There is something exciting but, also, a little bit terrifying about embarking on such a long road trip. It’s liberating, in a way — you know, that whole feeling of having the freedom of the open road and the idea that a new adventure is just waiting around the bend. For much of our drive, there actually will be “open road”. Especially once we hit Texas, there will be back roads where we seldom see another car. But for larger parts, the “freedom” of that open road will be shared with a lot of other traffic, making it not all that “free”, after all. But, I think a big part of that freedom happens in our very own car. We will sing songs to the playlist on our phones. We will laugh and tell goofy stories. We will talk about Life Things, both the big things and the small things. We will just “be”, without the need to report to any certain person at any certain time. Now that I am back working (and working in a job where I consistently carry a heavy workload and can’t truly take paid time off), I treasure these little bits of feeling like I don’t have to report in anywhere.

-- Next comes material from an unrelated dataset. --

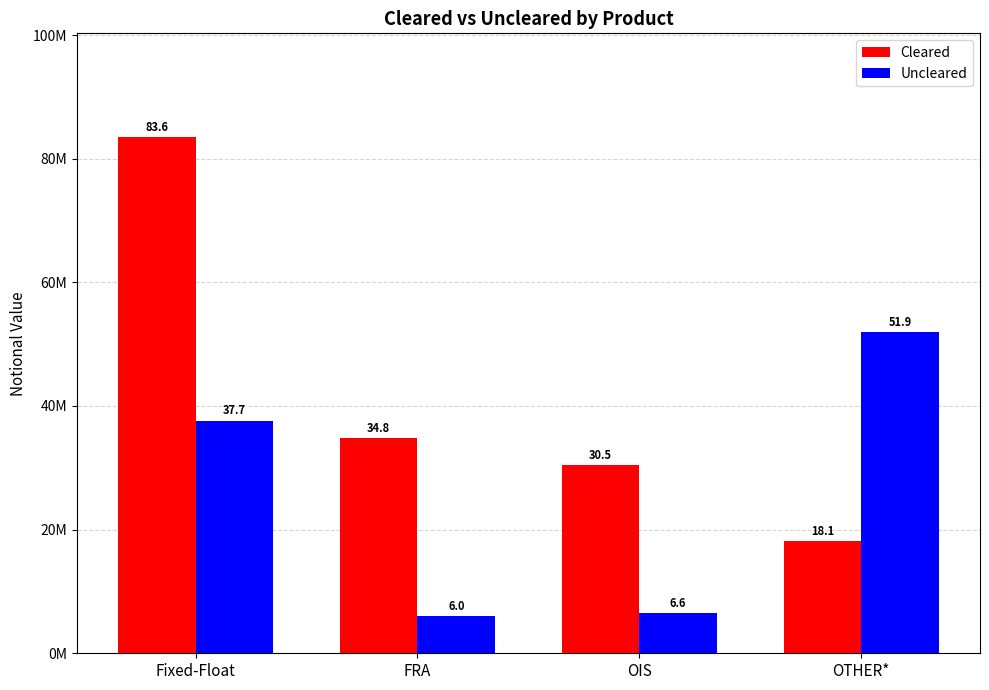

Are the bars grouped side by side (vs. stacked)?

Yes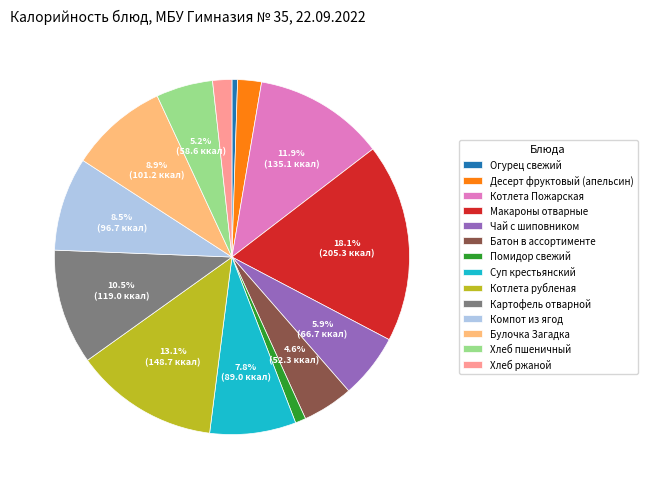

Which slice is the largest?

Макароны отварные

I’m not going to lie, though. there is something very bittersweet about this year’s trip. I’m pretty sure this will be the last true “Girls’ Road Trip” we take. Starting next year, my daughter will be staying in Michigan over the Summer. I hope we will still be able to make this trip together at some point next Summer. But, if we do, we will have to fly (probably separately). After all, my sweet daughter is a grown woman now. She has her own life and her own ideas about how she wants to spend her time. And that’s okay! Don’t get me wrong — As a Mama, that’s obviously my ultimate goal. I want her to have her own life, and I want her to do her own things in her own time. At the same time, change is hard. Letting go is hard. I hope I can soak in every moment of this year’s trip — every funny story, every goofy memory, every song sung — and store it away for later. So that, as she moves into her own life, I can still carry her beautiful voice and the sound of her laughter in my heart and my head.